>>>

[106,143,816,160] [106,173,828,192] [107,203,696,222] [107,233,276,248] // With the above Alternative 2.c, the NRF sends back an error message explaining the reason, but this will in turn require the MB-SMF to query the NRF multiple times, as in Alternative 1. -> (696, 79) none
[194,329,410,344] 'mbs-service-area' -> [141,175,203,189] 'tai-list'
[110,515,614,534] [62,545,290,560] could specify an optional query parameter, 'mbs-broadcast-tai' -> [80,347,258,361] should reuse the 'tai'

<<<
>>>

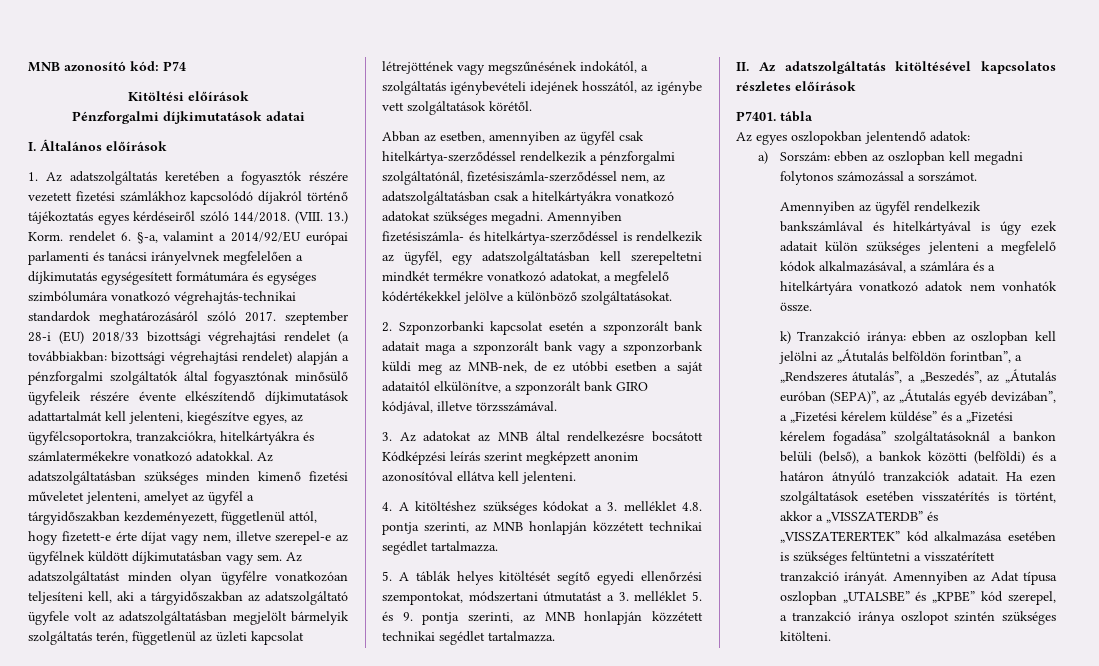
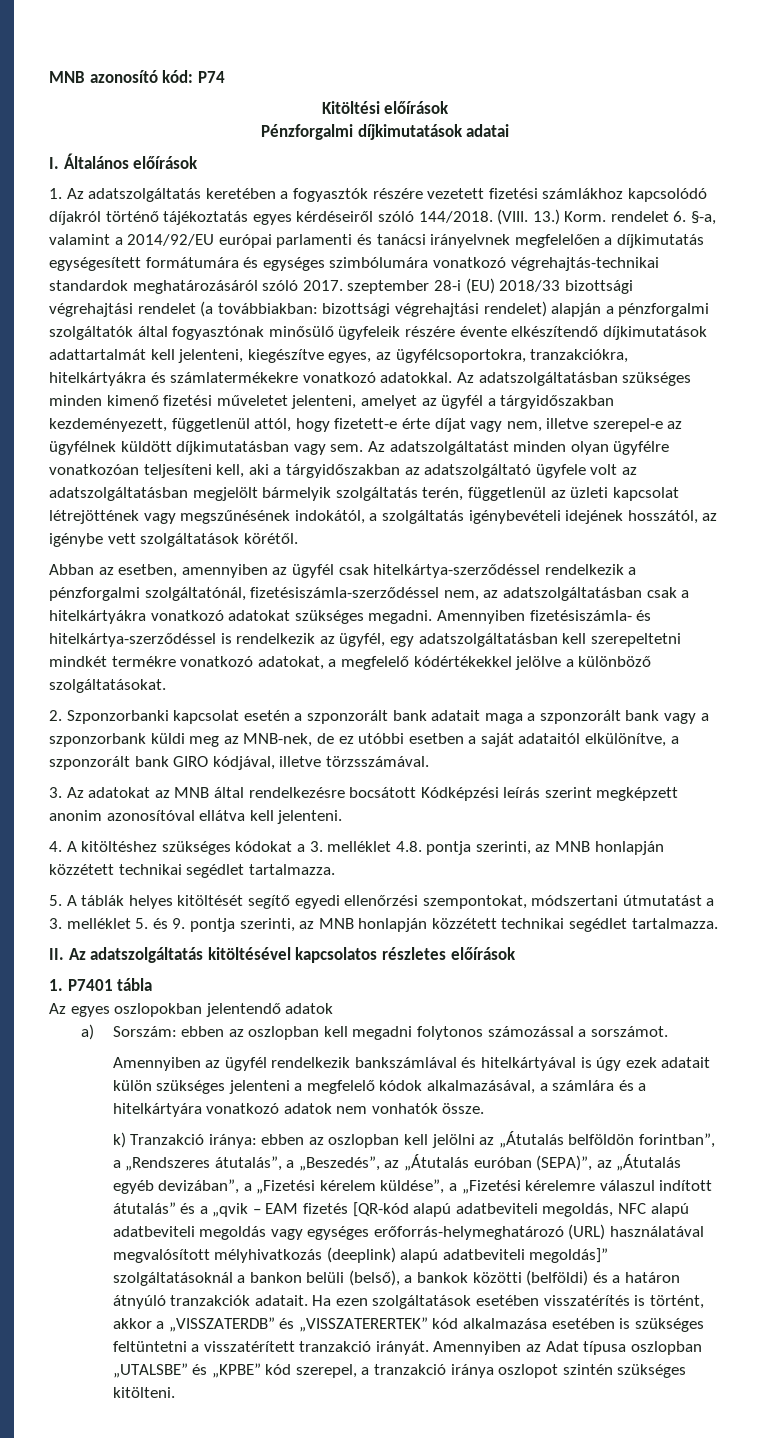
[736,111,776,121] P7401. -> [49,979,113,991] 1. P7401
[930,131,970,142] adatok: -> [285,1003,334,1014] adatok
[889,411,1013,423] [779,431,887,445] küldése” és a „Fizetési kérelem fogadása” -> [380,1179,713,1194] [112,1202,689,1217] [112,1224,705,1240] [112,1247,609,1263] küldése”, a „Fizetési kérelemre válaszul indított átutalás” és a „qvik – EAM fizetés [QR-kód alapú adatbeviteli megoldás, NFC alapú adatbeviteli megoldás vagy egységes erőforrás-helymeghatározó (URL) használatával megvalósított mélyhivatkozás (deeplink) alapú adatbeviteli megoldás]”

<<<

Assignment -> Lines containing the word "query" must all be returned from the material above.

Written solution ->
[106,143,816,160] [106,173,828,192] [107,203,696,222] [107,233,276,248] // With the above Alternative 2.c, the NRF sends back an error message explaining the reason, but this will in turn require the MB-SMF to query the NRF multiple times, as in Alternative 1. -> (696, 79) none
[110,515,614,534] [62,545,290,560] could specify an optional query parameter, 'mbs-broadcast-tai' -> [80,347,258,361] should reuse the 'tai'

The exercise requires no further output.